I recently came across a couple of ladies who are on an interesting quest in life. They are scouring the earth looking at different dudes with the perspective of their G’Banger-dropping capabilities and then they write about it. It was an interesting two-on-one date to say the least so I let them have a crack and have put their responses here. Some liberties may have been taken.
Brooke’s View
Doability – He’s really not doable. Except that he knows this so he’s really kind of awesome in other ways. Which then makes him doable. It’s called the circle of doability.
Perceived Skills – The Truffle Shuffle, picking up heavy things and putting them down, super splashworthy belly flops.
Pet Name – Bubbles
Imagined Dream Date – Shirvo’s going to be making his bid at the Four’N Twenty Pie Eating Contest and of course I agree to go as his cheering section. While I know that he doesn’t stand a chance against Barry Rigby (the guy’s a friggin’ legend) I still think that Shirvo can represent. And boy does he. He comes in a respectable third place and we head home for the day so that Shirvo can digest. Sweet Lord does he digest.
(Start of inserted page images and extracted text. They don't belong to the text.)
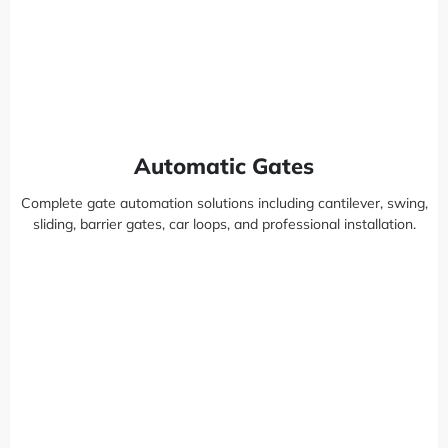
Automatic Gates
Complete gate automation solutions including cantilever, swing,
sliding, barrier gates, car loops, and professional installation.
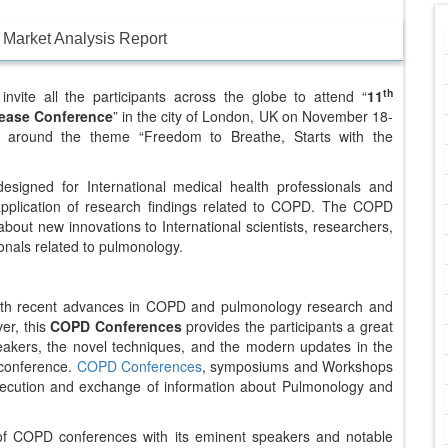
Market Analysis Report
th
invite all the participants across the globe to attend “
11
sease Conference
” in the city of London, UK on November 18-
es around the theme “Freedom to Breathe, Starts with the
signed for International medical health professionals and
 application of research findings related to COPD. The COPD
bout new innovations to International scientists, researchers,
onals related to pulmonology.
 with recent advances in COPD and pulmonology research and
er, this
COPD Conferences
provides the participants a great
peakers, the novel techniques, and the modern updates in the
s conference.
COPD Conferences
, symposiums and Workshops
xecution and exchange of information about Pulmonology and
 of COPD conferences with its eminent speakers and notable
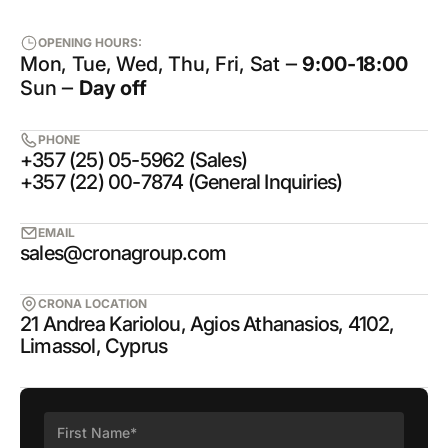
OPENING HOURS:
Mon, Tue, Wed, Thu, Fri, Sat ‒
9:00-18:00
Sun ‒
Day off
PHONE
+357 (25) 05-5962 (Sales)
+357 (22) 00-7874 (General Inquiries)
EMAIL
sales@cronagroup.com
CRONA LOCATION
21 Andrea Kariolou, Agios Athanasios, 4102,
Limassol, Cyprus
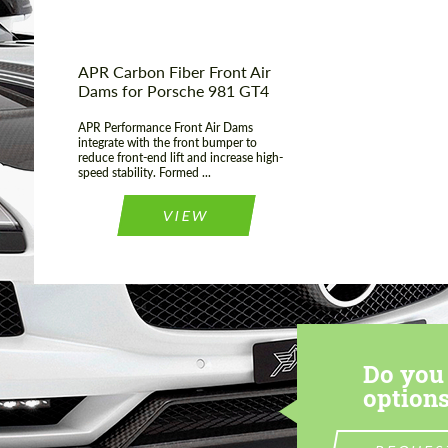
APR Carbon Fiber Front Air
Dams for Porsche 981 GT4
APR Performance Front Air Dams
integrate with the front bumper to
reduce front-end lift and increase high-
speed stability. Formed ...
VIEW
Do you 
options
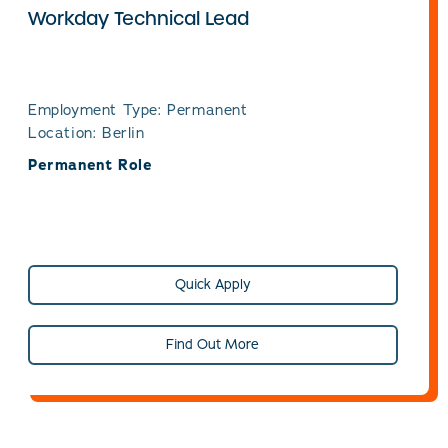
Workday Technical Lead
Employment Type: Permanent
Location: Berlin
Permanent Role
Quick Apply
Find Out More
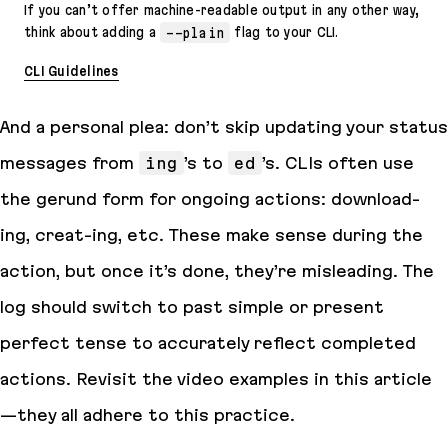
If you can’t offer machine-readable output in any other way,
think about adding a
--plain
flag to your CLI.
CLI Guidelines
And a personal plea: don’t skip updating your status
messages from
ing
’s to
ed
’s. CLIs often use
the gerund form for ongoing actions: download-
ing
, creat-
ing
, etc. These make sense during the
action, but once it’s done, they’re misleading. The
log should switch to past simple or present
perfect tense to accurately reflect completed
actions. Revisit the video examples in this article
—they all adhere to this practice.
The sounds and smells coming from his body after downing 40 hot pies is more than I can handle. I spend the rest of the night with my head in the toilet. But on a positive note Shirvo brings me something to tie my hair back with. How considerate!
Long Term Relationship Potential – I’m gonna stick around with this one. I get addicted to resting my head on his belly. It’s like falling asleep on a pillow of clouds and angel kisses.
G’Banger-dropper Rating – 3 – Eh, why not?
Vicky’s View
Doability – Shirvo is the guy that is always in the background cause, you know, he doesn’t stand out as being particularly doable. But then, after you’ve spent eons dating douchebag after douchebag, you realize Shirvo has always been there to make you laugh and feel generally awesome about yourself. Then you start to say, “Hey! Was my knight in shining armor here all along???” Cue Vanessa Williams “Save the Best For Last.”
Perceived Skills – Always opens doors for the ladies, knows the location of every fast food restaurant within a 10 mile radius, calls old ladies M’am.
Pet Name – Muffin
Imagined Dream Date – Come on, it’s Shirvo! We’re going eatin’! Muffin takes me on a tour of the best restaurants in the city. He has an almost encyclopedic knowledge of good food, and we absoultely gorge ourselves. No culinary rock is left unturned. I invite Muffin by to my place for a little “nightcap” but we’re so bloated and full that we just end up sitting on the couch rubbing our engorged bellies. All in all, a good night.
Long Term Relationship Potential - Here’s the thing about a guy like Shirvo. Once you’ve been together for a while, you really can let yourself go cause, who is he to complain? Go ahead and have that extra piece of pizza. Dessert? Yes please!! Unfortunately, 10 years pass and you’ve got type 2 diabetes, you can no longer see your shoes, and you’re at risk for a heart attack. But hey, at least you’ll die full and happy.
G’Banger-dropper Rating – 3 – Eh. Why not?